Por outro lado, segundo Tardif (2014, p. 242):

A formação para o ensino ainda é organizada em torno das lóg icas disciplinares. Ela funciona por especialização e fragmentação. [...] Essa formação também é concebida segundo um modelo aplicacionista do conhecimento: os alunos passam um certo número de anos ‘assistindo aulas’ baseadas em disciplinas declarativas; depois ou durante essas aulas, eles vão estagiar para ‘aplicar’ esses conhecimentos; finalmente, quando a formação termina, eles começam a trabalhar sozinhos, aprendendo o seu ofício na prática e constatando, na maioria das vezes, que seus conhecimentos dis ciplinares estão mal enraizados na ação cotidiana.

Segundo entende, é necessário um novo direcionamento para a prática. Os saberes (conhecimentos, competências, habilidades) transmitidos pelas instituições de formação (universidades) devem ser concebidos e adquiridos em estreita relação com a prática profissional dos professores nas escolas, não como simples campo de aplicação de teorias elaboradas fora dela.
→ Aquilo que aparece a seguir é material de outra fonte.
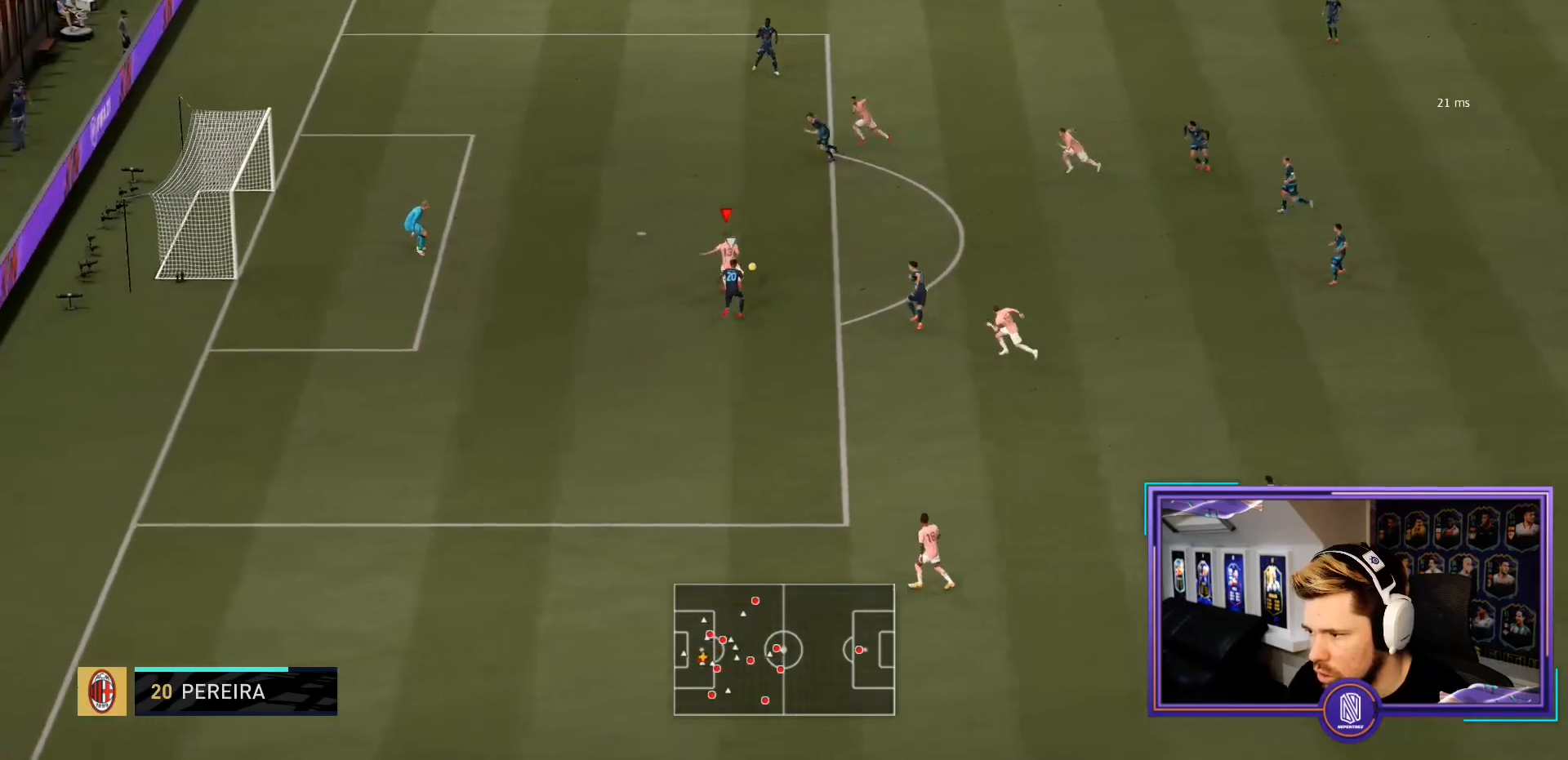
{"buttons": [], "left_stick": "center", "right_stick": "center", "events": [[100, "left_stick", "center"]]}
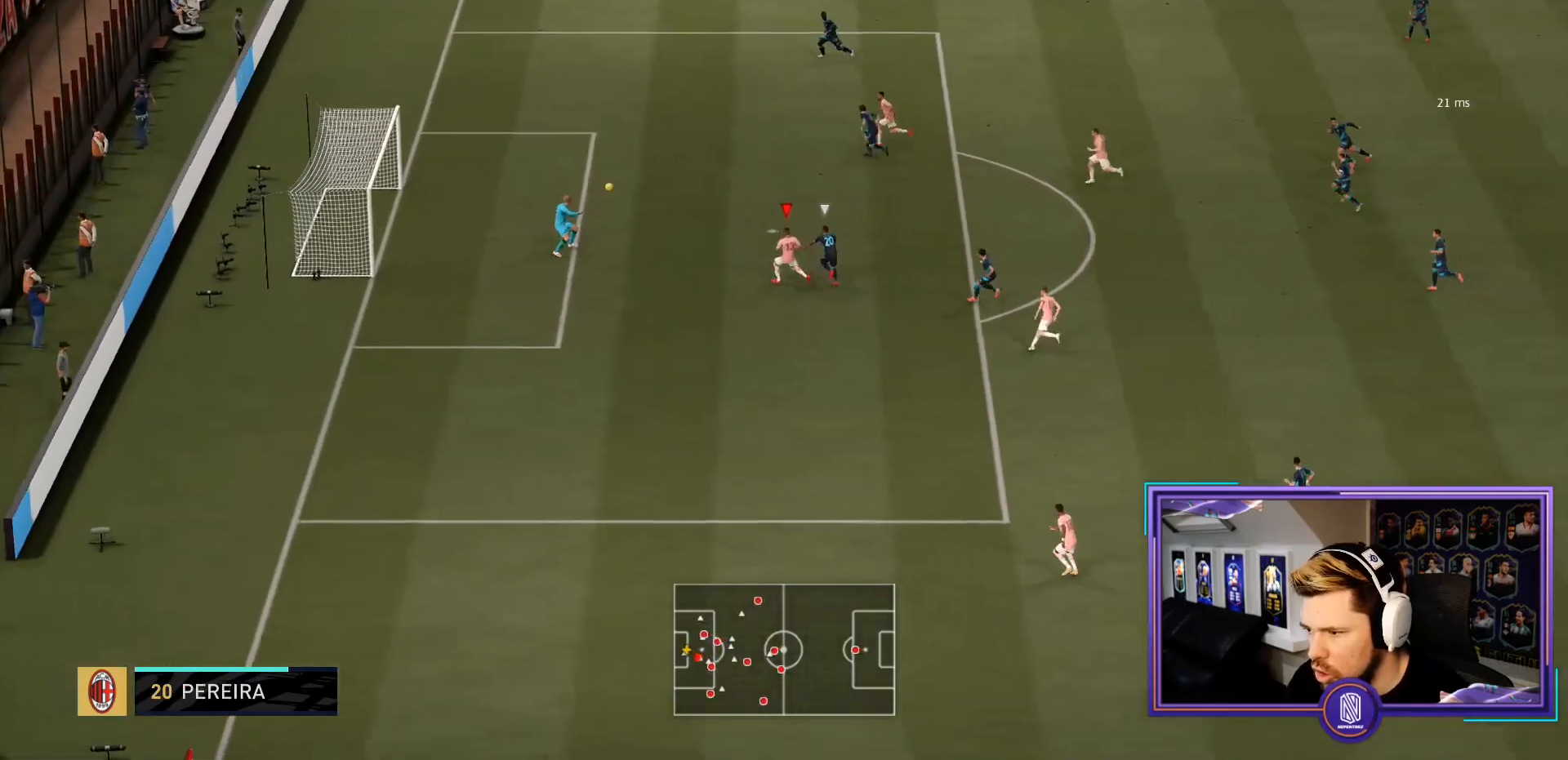
{"buttons": [], "left_stick": "center", "right_stick": "center", "events": []}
A escola deve tornar-se um espaço original de aprendizagem e de formação para os “futuros práticos”, bem como um espaço de produção de saberes e de práticas inovadoras para os professores experientes. Esses novos dispositivos de formação profissional devem proporcionar “um vaivém constante entre a prática profissional e a formação teórica, entre a experiência concreta nas salas de aula e a pesquisa, entre os professores e os formadores universitários” (TARDIF, 2014, p. 286).

Nessa perspectiva, a prática profissional ganha uma realidade própria constituindo-se em um lugar de aprendizagem autônomo, lugar de mobilização de saberes e competências. Ao incorporar uma parte da formação, a prática torna-se um espaço de comunicação e de transmissão desses saberes e competências. Esta perspectiva, segundo Tardif, “rompe com o modelo tradicional de formação que estabelecia uma separação nítida entre os lugares de mobilização (o mundo do trabalho), de produção (o mundo da pesquisa) e de comunicação (o mundo escolar) dos saberes e das competências” (TARDIF, 2014, p. 288). Diante disso,

os programas de formação dos professores devem ser organizados em função de um novo centro de gravidade: a formação cultural (ou geral) e a formação científica (ou disciplinar), através das disciplinas contributivas (psicologia da aprendizagem, sociologia da educação, didática, etc.), devem ser vinculadas à formação prática, que se torna, então, o quadro de referência obrigatório da formação profissional. Formação geral e formação disciplinar não podem mais ser concebidas na ausência de laços com a formação prática. [...] a formação dis ciplinar deve ligar-se ao exercício da profissão. Os formadores universitários são levados, portanto, a especificar as contribuições de sua própria disciplina em função da prática profissional dos professores (TARDIF 2014, p. 289).

Tardif propõe, ainda, que os professores de profissão sejam integrados no próprio currículo da formação inicial para o ensino, os quais se tornam, a partir de então, verdadeiros atores da formação dos futuros docentes.

Tradicionalmente os professores de profissão eram situados na periferia da formação inicial, tenta-se, hoje, dar-lhes um espaço mais importante. Em última instância, tais como os universitários, os professores se tornam formadores e são integrados nas atividades de formação dos futuros professores (TARDIF 2014, p. 289).

E considerando a importância da prática educativa, para Tardif (2014, p. 288), “a formação inicial visa a habituar os alunos – os futuros professores – à prática profissional dos professores de profissão e a fazer deles práticos ‘reflexivos’”, pois considera que:

O prático reflexivo é o próprio modelo do profissional de alto nível, capaz de lidar com situações relativamente indeterminadas, flutuantes, contingentes, e de negociar com elas, criando soluções novas e ideais. Em relação ao prático reflexivo, o universitário é, sobretudo, um colaborador e também deve ser um prático experiente (TARDIF, 2014, p. 302).